Non fondata la questione di legittimità costituzionale dell'art. 372 cod. pen. in riferimento agli articoli 3 e 27 della Costituzione, laddove la disposizione denunciata commina il minimo edittale in anni due di reclusione, anziché in altra pena, di eguale specie, ma nella misura più bassa. In relazione all'art. 3 Cost., deve escludersi che la determinazione del minimo edittale per il delitto de quo violi il principio di ragionevolezza o di proporzionalità, in quanto l'inasprimento della pena risulta giustificato dalle esigenze di tutela del corretto svolgimento delle indagini preliminari e per salvaguardare la genuinità della prova.
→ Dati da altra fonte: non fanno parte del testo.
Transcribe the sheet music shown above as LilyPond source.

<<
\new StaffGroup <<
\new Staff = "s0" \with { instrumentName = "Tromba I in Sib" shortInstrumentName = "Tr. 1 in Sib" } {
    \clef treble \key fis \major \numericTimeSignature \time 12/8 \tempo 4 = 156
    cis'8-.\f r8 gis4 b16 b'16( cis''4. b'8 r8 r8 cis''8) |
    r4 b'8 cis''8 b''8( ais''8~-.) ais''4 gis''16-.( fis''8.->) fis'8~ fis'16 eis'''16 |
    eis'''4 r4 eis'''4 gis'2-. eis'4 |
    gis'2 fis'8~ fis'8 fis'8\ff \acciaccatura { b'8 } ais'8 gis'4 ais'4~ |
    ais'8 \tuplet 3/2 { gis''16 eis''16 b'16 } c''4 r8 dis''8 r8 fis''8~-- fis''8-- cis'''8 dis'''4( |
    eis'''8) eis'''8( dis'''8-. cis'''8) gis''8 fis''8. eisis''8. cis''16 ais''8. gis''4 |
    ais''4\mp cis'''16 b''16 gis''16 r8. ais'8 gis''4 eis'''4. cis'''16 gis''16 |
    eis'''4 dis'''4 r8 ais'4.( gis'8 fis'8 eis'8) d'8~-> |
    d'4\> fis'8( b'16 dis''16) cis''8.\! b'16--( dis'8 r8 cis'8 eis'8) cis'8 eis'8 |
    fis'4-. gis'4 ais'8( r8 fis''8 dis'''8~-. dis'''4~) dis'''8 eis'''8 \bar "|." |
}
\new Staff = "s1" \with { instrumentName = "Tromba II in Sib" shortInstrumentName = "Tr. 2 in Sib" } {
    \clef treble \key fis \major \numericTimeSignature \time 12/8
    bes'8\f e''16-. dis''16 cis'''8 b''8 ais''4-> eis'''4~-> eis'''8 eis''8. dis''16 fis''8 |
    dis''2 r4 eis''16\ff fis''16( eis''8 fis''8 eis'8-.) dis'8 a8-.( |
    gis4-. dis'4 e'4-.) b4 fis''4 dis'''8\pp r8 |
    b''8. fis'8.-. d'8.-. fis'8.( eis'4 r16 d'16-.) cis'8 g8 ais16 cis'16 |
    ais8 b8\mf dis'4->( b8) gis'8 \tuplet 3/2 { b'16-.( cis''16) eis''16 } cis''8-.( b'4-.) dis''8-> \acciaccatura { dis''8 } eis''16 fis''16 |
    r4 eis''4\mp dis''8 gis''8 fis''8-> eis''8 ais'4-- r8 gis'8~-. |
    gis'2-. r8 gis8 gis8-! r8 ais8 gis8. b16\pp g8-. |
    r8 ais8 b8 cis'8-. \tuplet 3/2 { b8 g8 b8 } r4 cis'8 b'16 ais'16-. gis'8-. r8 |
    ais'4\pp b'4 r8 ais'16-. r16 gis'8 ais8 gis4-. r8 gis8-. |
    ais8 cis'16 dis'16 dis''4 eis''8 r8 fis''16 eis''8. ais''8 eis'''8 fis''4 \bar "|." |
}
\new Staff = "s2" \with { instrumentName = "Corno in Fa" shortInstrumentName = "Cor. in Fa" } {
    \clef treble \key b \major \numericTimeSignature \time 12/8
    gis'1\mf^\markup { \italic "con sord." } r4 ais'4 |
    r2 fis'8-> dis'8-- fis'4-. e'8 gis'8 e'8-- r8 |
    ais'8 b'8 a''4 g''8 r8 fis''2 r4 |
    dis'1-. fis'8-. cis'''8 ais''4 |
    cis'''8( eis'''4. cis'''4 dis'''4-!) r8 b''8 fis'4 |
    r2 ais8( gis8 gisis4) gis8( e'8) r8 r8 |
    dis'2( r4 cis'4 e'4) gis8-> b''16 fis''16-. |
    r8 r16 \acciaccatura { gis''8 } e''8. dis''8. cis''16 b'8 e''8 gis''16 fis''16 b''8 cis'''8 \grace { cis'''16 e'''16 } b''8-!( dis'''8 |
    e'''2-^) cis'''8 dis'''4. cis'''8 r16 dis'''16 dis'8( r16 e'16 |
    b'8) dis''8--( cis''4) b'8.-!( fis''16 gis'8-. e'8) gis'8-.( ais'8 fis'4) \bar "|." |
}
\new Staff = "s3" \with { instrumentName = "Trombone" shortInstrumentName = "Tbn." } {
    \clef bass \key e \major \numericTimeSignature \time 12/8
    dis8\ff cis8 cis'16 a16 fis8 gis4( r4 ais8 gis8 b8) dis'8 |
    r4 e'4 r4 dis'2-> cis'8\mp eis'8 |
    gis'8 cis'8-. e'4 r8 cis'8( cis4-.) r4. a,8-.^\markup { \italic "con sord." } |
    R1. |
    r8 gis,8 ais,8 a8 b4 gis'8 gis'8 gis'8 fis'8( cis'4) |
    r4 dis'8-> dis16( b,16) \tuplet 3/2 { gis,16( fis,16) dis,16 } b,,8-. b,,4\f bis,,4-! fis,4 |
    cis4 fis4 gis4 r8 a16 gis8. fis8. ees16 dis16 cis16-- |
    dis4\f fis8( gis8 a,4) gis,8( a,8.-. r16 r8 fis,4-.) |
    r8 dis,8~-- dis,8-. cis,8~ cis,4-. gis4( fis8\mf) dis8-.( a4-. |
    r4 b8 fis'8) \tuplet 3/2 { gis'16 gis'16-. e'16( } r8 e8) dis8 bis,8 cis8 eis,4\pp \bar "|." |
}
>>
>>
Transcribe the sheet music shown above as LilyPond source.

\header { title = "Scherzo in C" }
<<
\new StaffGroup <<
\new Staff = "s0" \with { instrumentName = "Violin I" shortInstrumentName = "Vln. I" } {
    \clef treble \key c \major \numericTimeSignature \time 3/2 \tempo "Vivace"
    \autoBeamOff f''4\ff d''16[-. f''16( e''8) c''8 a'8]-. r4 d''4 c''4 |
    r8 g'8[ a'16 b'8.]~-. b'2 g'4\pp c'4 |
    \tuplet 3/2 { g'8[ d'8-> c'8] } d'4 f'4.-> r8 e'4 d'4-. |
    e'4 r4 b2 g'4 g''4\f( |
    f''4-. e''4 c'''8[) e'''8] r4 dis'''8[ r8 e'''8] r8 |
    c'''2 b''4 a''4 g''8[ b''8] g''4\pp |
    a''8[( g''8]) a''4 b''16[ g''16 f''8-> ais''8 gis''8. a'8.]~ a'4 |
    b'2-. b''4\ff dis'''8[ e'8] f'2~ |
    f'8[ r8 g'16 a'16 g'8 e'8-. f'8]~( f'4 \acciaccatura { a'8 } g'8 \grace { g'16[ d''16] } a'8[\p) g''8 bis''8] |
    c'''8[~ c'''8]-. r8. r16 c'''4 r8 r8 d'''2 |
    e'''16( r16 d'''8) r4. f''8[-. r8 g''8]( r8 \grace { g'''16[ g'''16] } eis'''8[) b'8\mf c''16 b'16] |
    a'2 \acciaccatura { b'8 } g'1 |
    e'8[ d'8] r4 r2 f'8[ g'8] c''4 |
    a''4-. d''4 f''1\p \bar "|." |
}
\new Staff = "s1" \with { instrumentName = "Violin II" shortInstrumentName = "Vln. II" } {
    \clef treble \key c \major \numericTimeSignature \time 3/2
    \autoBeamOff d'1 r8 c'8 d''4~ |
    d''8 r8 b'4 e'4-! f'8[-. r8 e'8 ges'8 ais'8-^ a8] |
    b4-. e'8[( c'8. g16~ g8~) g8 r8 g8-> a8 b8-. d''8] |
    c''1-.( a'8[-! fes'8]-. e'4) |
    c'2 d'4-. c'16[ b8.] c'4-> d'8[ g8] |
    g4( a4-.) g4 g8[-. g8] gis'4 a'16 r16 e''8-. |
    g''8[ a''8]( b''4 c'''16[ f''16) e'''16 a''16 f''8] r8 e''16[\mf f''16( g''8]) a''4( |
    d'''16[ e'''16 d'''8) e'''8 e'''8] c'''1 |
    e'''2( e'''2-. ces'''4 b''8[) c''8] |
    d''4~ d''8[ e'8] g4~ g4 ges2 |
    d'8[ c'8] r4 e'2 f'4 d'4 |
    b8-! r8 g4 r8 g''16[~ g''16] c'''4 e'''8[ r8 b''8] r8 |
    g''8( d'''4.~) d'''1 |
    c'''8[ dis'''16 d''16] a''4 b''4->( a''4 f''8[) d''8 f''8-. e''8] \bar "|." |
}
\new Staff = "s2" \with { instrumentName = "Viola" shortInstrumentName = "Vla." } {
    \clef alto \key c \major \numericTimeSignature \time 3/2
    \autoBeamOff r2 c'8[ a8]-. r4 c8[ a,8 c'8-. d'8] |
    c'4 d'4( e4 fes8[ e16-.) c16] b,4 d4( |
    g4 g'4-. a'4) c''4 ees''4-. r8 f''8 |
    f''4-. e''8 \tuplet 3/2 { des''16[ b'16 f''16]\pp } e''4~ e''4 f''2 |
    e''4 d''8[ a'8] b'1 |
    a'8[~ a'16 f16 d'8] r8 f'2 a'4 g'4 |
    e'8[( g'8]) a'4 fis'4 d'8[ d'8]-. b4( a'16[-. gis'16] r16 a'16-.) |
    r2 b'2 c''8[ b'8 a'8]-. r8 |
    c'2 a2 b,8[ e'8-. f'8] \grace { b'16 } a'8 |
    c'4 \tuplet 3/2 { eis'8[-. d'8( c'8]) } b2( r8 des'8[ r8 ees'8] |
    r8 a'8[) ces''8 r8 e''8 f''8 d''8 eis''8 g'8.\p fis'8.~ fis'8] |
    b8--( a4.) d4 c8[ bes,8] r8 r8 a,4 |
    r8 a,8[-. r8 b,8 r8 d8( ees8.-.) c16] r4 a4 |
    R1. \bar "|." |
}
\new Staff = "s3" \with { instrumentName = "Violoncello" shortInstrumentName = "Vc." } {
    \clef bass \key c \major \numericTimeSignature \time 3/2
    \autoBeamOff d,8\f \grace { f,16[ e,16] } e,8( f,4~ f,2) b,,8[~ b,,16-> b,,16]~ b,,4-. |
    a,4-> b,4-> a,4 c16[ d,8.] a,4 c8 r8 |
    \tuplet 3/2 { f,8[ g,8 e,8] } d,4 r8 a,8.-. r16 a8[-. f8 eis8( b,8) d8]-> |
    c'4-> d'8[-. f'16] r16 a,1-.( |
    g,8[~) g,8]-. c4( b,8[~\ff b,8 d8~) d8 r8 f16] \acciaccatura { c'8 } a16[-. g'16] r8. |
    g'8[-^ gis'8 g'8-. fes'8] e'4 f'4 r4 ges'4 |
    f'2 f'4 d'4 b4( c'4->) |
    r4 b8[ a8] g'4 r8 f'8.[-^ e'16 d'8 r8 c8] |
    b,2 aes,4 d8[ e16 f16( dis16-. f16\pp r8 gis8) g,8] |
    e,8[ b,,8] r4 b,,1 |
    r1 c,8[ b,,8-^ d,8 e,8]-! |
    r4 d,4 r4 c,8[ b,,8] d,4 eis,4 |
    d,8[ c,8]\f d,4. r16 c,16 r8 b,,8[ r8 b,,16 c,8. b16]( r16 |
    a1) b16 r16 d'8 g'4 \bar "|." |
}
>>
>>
Inoltre l'illecito in questione presenta un disvalore intrinseco che gli attribuisce carattere di gravità, anche se la circostanza oggetto di mendacio o di reticenza non desta particolare allarme sociale. Infatti, la falsa testimonianza turba comunque il normale svolgimento del processo, ne compromette lo scopo che è quello di pervenire a sentenze giuste, costituisce ostacolo all'accertamento giudiziale. La scelta discrezionale del legislatore circa la modulazione del trattamento sanzionatorio, in considerazione del dilagare di un fenomeno criminoso che si intende reprimere, non costituisce, dunque, il frutto di una scelta arbitraria o ingiustificata, anche in riferimento ad altre ipotesi di reato (collocabili nella categoria dei delitti contro l'attività giudiziaria), assimilabili al delitto di falsa testimonianza, quali la frode processuale, il favoreggiamento personale, anche con riferimento alla previsione dettata dal capoverso dell'art. 378 cod. pen., e la simulazione di reato, nonché, con riguardo a fattispecie connotate da maggiore gravità, il delitto di calunnia. Anche la censura mossa con riferimento all'art. 27, terzo comma, Cost. non è fondata. La disposizione impugnata, prevedendo un significativo divario tra il minimo ed il massimo edittale della pena, consente al giudice di graduare quest'ultima in relazione alla gravità del fatto e, quindi, di adeguare il trattamento punitivo al diverso disvalore delle singole violazioni rientranti nella previsione della norma, così realizzando la finalità rieducativa cui la pena stessa deve tendere. E nella stessa prospettiva, non va trascurato il potere affidato al giudice di riconoscere le circostanze attenuanti e, segnatamente, le attenuanti generiche, così ulteriormente adeguando la misura della pena alla personalità del reo e alla gravità del fatto.
Sulle scelte del legislatore in tema di trattamento sanzionatorio, v. citate sentenze n. 161/2009, n. 22/2007, n. 394, n. 229, n. 170, n. 45/2006, n. 325/2005; ordinanze n. 41/2009, n. 52/2008 e n. 438/2001.